Mohamed, Fawzi Roberto (fawzi) · 34b81b0b
--- a/NoMaD-Base-Layer.md
+++ b/NoMaD-Base-Layer.md
+# Nomad Lab base layer #
+
+# Parsing Infrastructure
+
+An overview of the parsing infrastructure, this is what we want to have, not yet what we do have.
+
+Every element can be used semi independently, and they are connected through queues when working in a full scale deployment. The queues (kafka, flink) only exchange relatively little information and have been demonstrated to be able to handle very high throughput.

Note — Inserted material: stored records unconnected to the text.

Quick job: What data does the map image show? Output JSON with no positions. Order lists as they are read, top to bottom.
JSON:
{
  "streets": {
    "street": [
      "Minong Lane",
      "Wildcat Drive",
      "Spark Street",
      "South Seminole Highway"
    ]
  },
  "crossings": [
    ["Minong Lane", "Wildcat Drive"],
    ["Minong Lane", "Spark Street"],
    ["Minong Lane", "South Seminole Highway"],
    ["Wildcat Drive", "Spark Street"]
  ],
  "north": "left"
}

Thus we can scale each one of these pieces independently (adding extra workers).
+We can also experiment with various pipelines
+
+## Raw Data Preparation
+
+* runs on separate machine, needs access to both nomad repository data and database, and to the laboratory raw data storage
+* goal: extract the public data of the repository (and only that one), plus some identifiers to link back to the repository, prepare archives so that they are not too large (manual file describing split of huge datasets like aflow), use unique identifier for each archive (built from 'R'+base64 encoding of the first 168 bits of the sha of uncompressed tar) and store them in nomad laboratory raw data
+* mapping db: enable quick mapping between internal id and external repository id
+* give also rest API to access single files
+
+## Tree Parser
+
+* takes a nomad uri referring to one archive or a sub directory o it
+* scans those files (reading only the first bytes)
+* identify mime type, and then parser for them, publish this to queue
+
+## Single Run Parser Manager
+
+* takes a path or and uri referring to a main file, and the parser needed for it
+* prepares files for the parser (if needed by uncompressing the files required to work storage)

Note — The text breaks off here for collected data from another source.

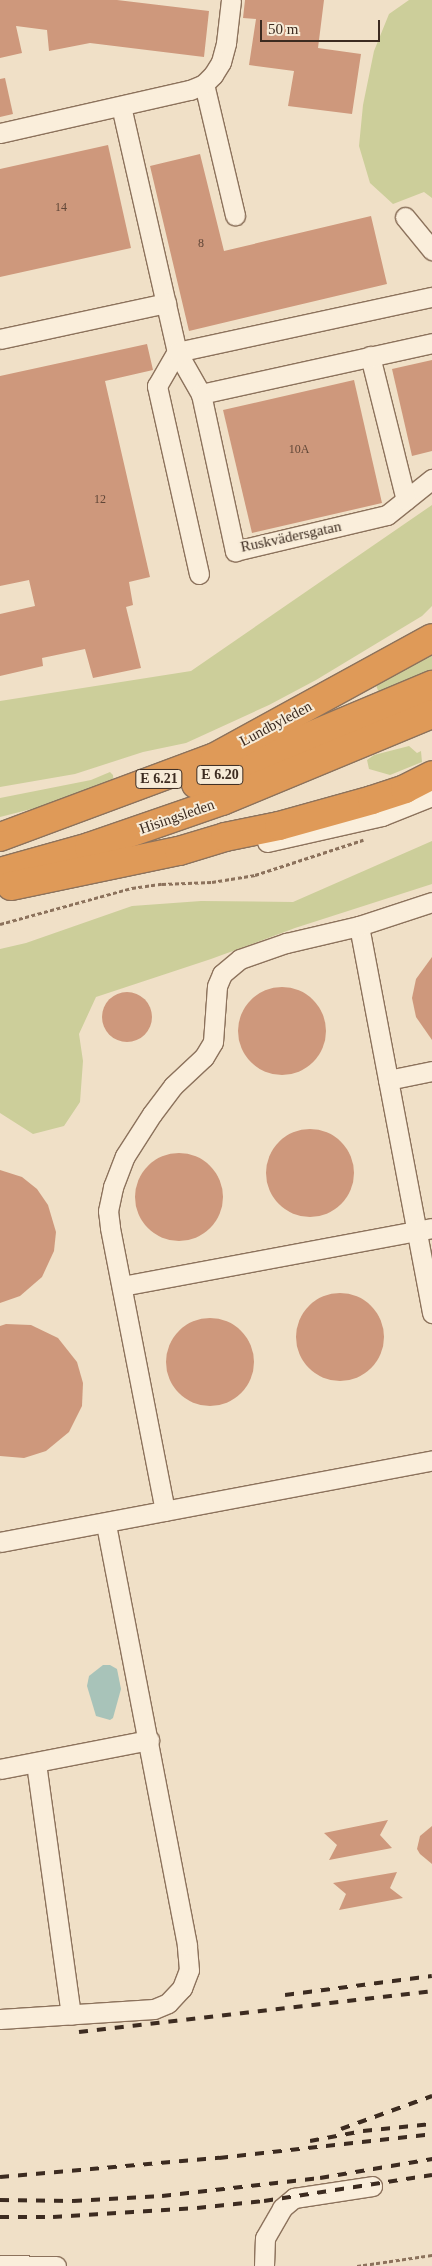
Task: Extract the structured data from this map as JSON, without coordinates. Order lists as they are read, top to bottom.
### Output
{
  "streets": {
    "highway": [
      "Lundbyleden",
      "E 6.20",
      "E 6.21",
      "Hisingsleden"
    ],
    "street": ["Ruskvädersgatan"]
  },
  "crossings": [
    ["Lundbyleden", "Hisingsleden"]
  ],
  "house_numbers": [
    "14",
    "8",
    "10A",
    "12"
  ],
  "scale_bar": "50 m"
}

+* starts the low level parser with the main file
+* define a calculation gid, store relationship with uri in relationship DB (through publishing to a queue)
+
+## Low Level Parser
+
+* takes a main file and emits a stream of events about the quantities it did parse
+* quantities are already described with meta info, but possibly still code specific
+
+## Normalizer
+
+* take the stream of parsing events, 
+* completes code specific calculations
+
+# Out writer
+
+* writes out normalized data either to json or netcdf (hdf5)
+
+# Pipeline Manager/Webserver
+
+* Sets up/ connects the queues needed to make the various pieces work together (roughly as in the (old) sketch below)

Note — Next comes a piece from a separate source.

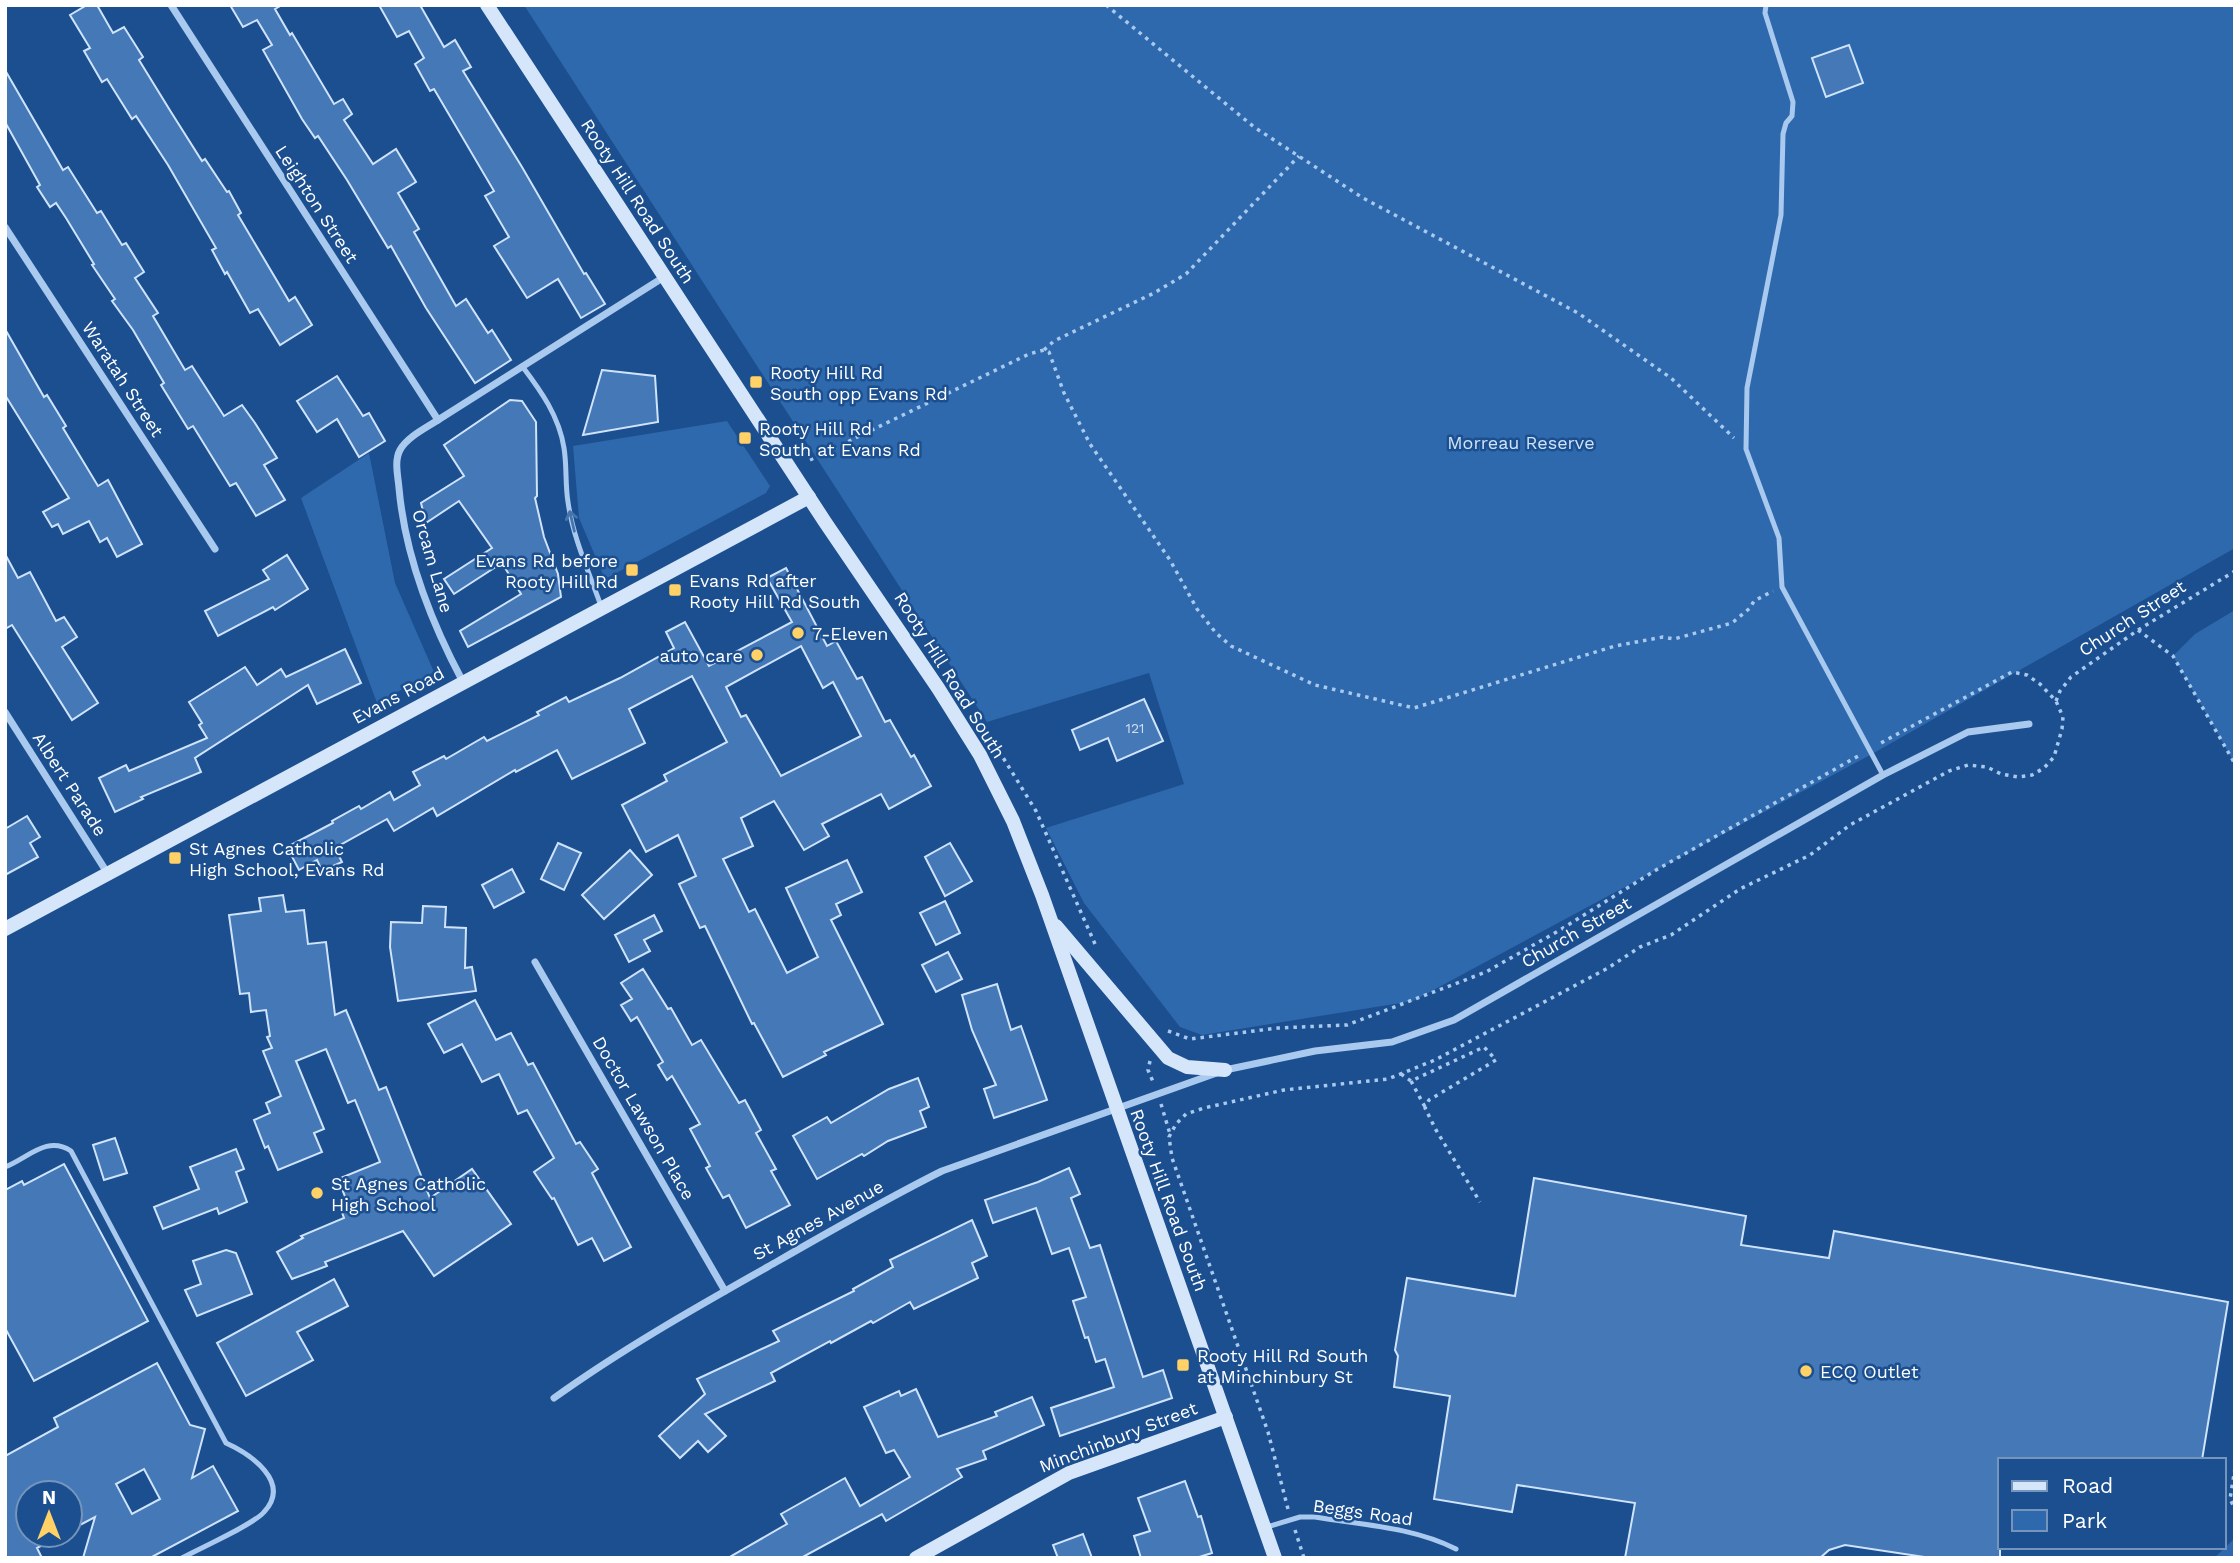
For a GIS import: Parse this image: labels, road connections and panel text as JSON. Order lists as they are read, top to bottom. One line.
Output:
{"streets":{"main road":["Rooty Hill Road South","Evans Road","Minchinbury Street"],"street":["Leighton Street","Waratah Street","Orcam Lane","Church Street","Albert Parade","Doctor Lawson Place","St Agnes Avenue"],"lane":["Beggs Road"]},"crossings":[["Rooty Hill Road South","Church Street"],["Rooty Hill Road South","Evans Road"],["Rooty Hill Road South","St Agnes Avenue"],["Rooty Hill Road South","Minchinbury Street"],["Rooty Hill Road South","Beggs Road"],["Leighton Street","Orcam Lane"],["Orcam Lane","Evans Road"],["Church Street","St Agnes Avenue"],["Evans Road","Albert Parade"],["Doctor Lawson Place","St Agnes Avenue"]],"parks":["Morreau Reserve"],"places":{"transit":["Rooty Hill Rd South opp Evans Rd","Rooty Hill Rd South at Evans Rd","Evans Rd before Rooty Hill Rd","Evans Rd after Rooty Hill Rd South","St Agnes Catholic High School, Evans Rd","Rooty Hill Rd South at Minchinbury St"],"other":["7-Eleven","auto care","St Agnes Catholic High School","ECQ Outlet"]},"house_numbers":["121"],"legend":["Road","Park"],"north":"top"}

+* gives a rest interface to
+  * get single values
+  * get group of values (given metadata and calculation ids)
+  * metadata info
+  * queues: trigger reparses,...
+
+# Testers
+
+list of integration tests that should be written
+
+* test single low level parser
+  * speed, ratio extracted, various self consistency
+* test Single Run Parser Manager
+  * check if given uri, files needed are extracted
+* test Normalizer
+  * see if some normalized values in fixed examples really get added
+* test tree parser
+* test normalized files
+* test scaling
+
+* parser debugger infrastructure
+  * special output to debug parsers text -> extracted quantities side by side
+  * help to keep track of failed tests, rerun parser in failed or random sample
+  * re run on all
+
+# Older schema (still quite Ok)
+
+![Nomad Lab base layer schema](NomadLab-small.jpg)
+
+After a parallel scan (identifying the file types using the [tika library](https://tika.apache.org/)), those that are found to contain calculations are parsed producing standard hdf5 files.
+This first parsing tries to extract all the data, but performs little normalization (mainly units conversions).
+Then the trigger for new data starts further transformations that might add extra normalized data, or remove unneeded properties.
+
+That is the reason the system is a reactive system, and slowly converges toward a fully described calculation, with properties that might be calculated collectively.
+Calculation of some properties might automatically trigger an insertion in the database.
+
+flink is used to query the properties stored in the hdf5  and json files.
+
+# Sql database #
+
+An Sql database (postgres) is used to store some often used properties.
+
+Every value stored in the database has a nomad meta data corresponding to it.
+Its calculation is preformed by the Nomad Lab base layer, possibly in multiple steps, and then added to the database.
+
+This allows the parser to be as small as possible (keeping the fact that we want to parse "everything"), and still write code that works across parsers.
+For example the extraction of average and statistics data from an MD, and possibly of a short trajectory sample (if that is something that will be stored in the repository) should not be done in each parser again, but just once on the normalized full data.
+Changing what exactly is extracted can then be done in one place, and some things (like BSSE correction) can be done only after having parsed multiple calculations.